Kitty, at a mental impasse, could only stare into the night beyond the window. This mesmeric state endured for a minute; then a gentle and continuous sound dissipated the spell. It was raining. Obliquely she saw the burnt egg in the pan. The thing had happened; she had not been dreaming.
Her brain awoke. Thought crowded thought; before one matured another displaced it; and all as futile as the sparks from the anvil. An avalanche of conjecture; and out of it all eventually emerged one concrete fact. The man Was honest. His hunger had been honest; his laughter. Who was he, what was he? For all his speech, not English; for all his gestures, not Italian. Moribund perspectives. Somewhere that day he had fought for his life. John Two-Hawks.
And there was the mysterious evanishment of old Gregory, whose name was Stefani Gregor. In a humdrum, prosaic old apartment like this!
Kitty had ideas about adventure - an inheritance, though she was not aware of that. There had to be certain ingredients, principally mystery. Anything sordid must not be permitted to edge in. She had often gone forth upon semi-perilous enterprises as a reporter, entered sinister houses where crimes had been committed, but always calculating how much copy at eight dollars a column could be squeezed out of the affair. But this promised to be something like those tales which were always clear and wonderful in her head but more or less opaque when she attempted to transfer them to paper. A secret society? Vengeance? An echo of the war?

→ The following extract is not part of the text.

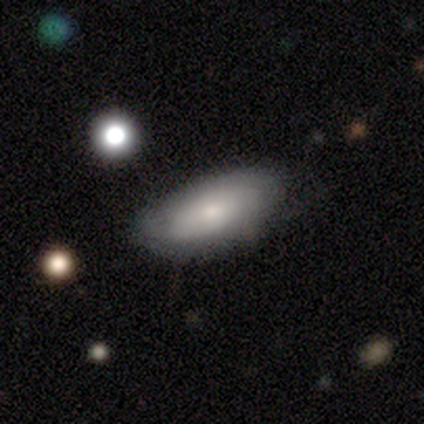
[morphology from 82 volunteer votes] Smooth or featured: smooth — 63% (featured or disk — 32%)
How rounded: in between — 94% (cigar-shaped — 6%)
Merging: none — 74% (minor disturbance — 19%)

"Johnny Two-Hawks," she murmured aloud. "And he hopes we'll never meet again!"
There was a mirror over the sink, and she threw a glance into it. Very well; if he thought like that about it.
Here the doorbell tinkled. That would be the faithful janitor. She ran to the door.

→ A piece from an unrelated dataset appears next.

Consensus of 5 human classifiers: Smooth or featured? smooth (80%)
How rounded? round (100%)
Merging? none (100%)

"Whadjuh wanta see me about, Miz Conover?"
"What has happened to old Mr. Gregory?"
"Him? Why, some amb'lance fellers carted him off this afternoon. Didn't know nawthin' was the matter with 'im until I runs into them in the hall."
"He'd been hurt?"
"Couldn't say, miz. He was on a stretcher when I seen 'im. Under a sheet."
"But he might have been dead!"
"Nope. I ast 'em, an' they said a shock of some sort."
"Gee, I forgot t'ast that!"
"I'll find out. Good-night."
But Kitty did not find out. She called up all the known private and public hospitals, but no Gregor or Gregory had been received that afternoon, nor anybody answering his description. The fog had swallowed up Stefani Gregor.